SelectCommand sets the SQL statement the control will execute when called. SelectCommand itself is for SQL select inquiries and is the most common type of these command statements. There is a command attribute for every SQL command. You just have to include the statements you need with the attribute that bears the name of the SQL command with “Command” after it.
For more advanced inquiries, ASP.Net also provides a Linq data source control which looks like this:
<asp:LinqDataSource ContextTypeName="MyDatabaseDataContext" TableName="Products" ID="LinqDataSource1" runat="server"> </asp:LinqDataSource>
To use these controls in your application, you just set the DataSourceID attributes of your data controls to the appropriate source control.
Connecting to the Database in Code
Before source controls, everyone had to use C# to connect to their databases. There are still many situations where this method is still preferred.
The entire ADO.net framework exists under the System.Data namespace, so you will need to include it everywhere you need to use this “in code” method. You do this with either the using C# statement in your code file or the Import ASP.Net directive in your web form file.
using System.Data.SqlClient; <%@ Import Namespace=”System.Data.SqlClient” %>
As with the source controls, there is a namespace for each common database plus generic options of ole db and odbc connections.
Once you have the right namespace set, you can start connecting to your database through a connection object. Each database namespace has its own connection object. It usually has the name of the database type followed by the word Connection. You set the connection string through the connection objects ConnectionString property or as an argument of its constructor. You can use the ConnectionStrings collection of the built in ConfigurationManager to get your connection string from web.config.

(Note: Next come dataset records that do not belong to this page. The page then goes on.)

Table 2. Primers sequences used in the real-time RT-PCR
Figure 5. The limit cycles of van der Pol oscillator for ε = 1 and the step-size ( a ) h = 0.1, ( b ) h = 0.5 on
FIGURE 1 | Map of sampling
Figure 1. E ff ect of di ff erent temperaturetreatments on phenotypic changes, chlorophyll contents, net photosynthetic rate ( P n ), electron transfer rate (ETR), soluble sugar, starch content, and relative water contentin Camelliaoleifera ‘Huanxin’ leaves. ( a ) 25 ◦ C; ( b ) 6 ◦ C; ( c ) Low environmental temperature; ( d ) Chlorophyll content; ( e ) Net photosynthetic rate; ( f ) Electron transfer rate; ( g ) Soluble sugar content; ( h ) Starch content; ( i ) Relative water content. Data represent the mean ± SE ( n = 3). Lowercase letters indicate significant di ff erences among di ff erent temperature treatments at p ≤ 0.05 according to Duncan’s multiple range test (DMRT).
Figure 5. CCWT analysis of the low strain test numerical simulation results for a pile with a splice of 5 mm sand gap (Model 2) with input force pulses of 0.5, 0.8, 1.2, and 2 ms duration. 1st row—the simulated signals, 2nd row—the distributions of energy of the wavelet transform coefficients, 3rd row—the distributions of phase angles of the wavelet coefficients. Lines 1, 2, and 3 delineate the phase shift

string connStr = ConfigurationManager.ConnectionStrings["MyConnectionString"].ToString(); SqlConnection mySQLconnection = new SqlConnection(connStr);
There you have it. Your ASP.Net application is now connected to your database. You will have to called your connection object’s Open() method to actually use it, but that’s all you need to connect to a database through ASP.Net controls. From this point on, you just need to use .Net’s data objects to access your database data as you need it. To close the connection, you just have to issue the connection’s Close() command, and then its Dispose() command to clean up your server’s resources.